完全結晶では回折X線が結晶内で多重回折されるため回折X線強度が低下(消衰効果)しますが、欠陥部ではBragg条件を満たさないことから多重回折が起こらず、回折X線強度が増加します。
Bragg条件とは
Bragg条件とは、結晶にX線を照射した際に回折が発生する条件です。
結晶性試料にBraggの回折条件を満たすような入射角でX線を照射すると、X線の位相が揃い、回折強度が増加します。(関連:XRD)
欠陥部で回折強度が増加することは不思議に感じますが、これはX線の「消衰効果」として知られています。
消衰効果とは
消衰効果は「回折X線が結晶内で多重反射することにより、回折強度が減少する効果」です。
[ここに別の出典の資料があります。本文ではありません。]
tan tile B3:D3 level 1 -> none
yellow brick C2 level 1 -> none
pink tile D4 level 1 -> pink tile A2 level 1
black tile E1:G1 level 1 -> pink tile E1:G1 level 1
消衰効果は完全性の高い結晶ほど顕著に現れます。
完全結晶では、X線が結晶内で多重反射することで回折X線の取り出し効率が低下、すなわちX線回折強度が減少します。
XRTでは、欠陥部が存在する部分では消衰効果が弱く、回折X線強度低下が抑えられるため、X線強度が増加しコントラストとして観察することが出来ます。
XRTの応用例
Siウェーハなど、半導体は単結晶であることが多いため、XRTと相性の良く、欠陥マッピング評価に多用されています。
Siウェーハのスリップ観察
XRTはSiウェーハのスリップを観察するのに多用されます。
Siインゴット成長時の熱衝撃や、Siウェーハ上へのデバイス形成のための熱処理による熱応力により、Si結晶にスリップが入る場合があります。
スリップの有無・発生個所・長さを測定することが出来るため、工程管理や不良ウェーハ検査に用いられます。
GaNの転位観察
パワー半導体として注目を浴びているGaNの転位もXRTによって検出することが可能です。この例では転位が黒いコントラストとして観察されています。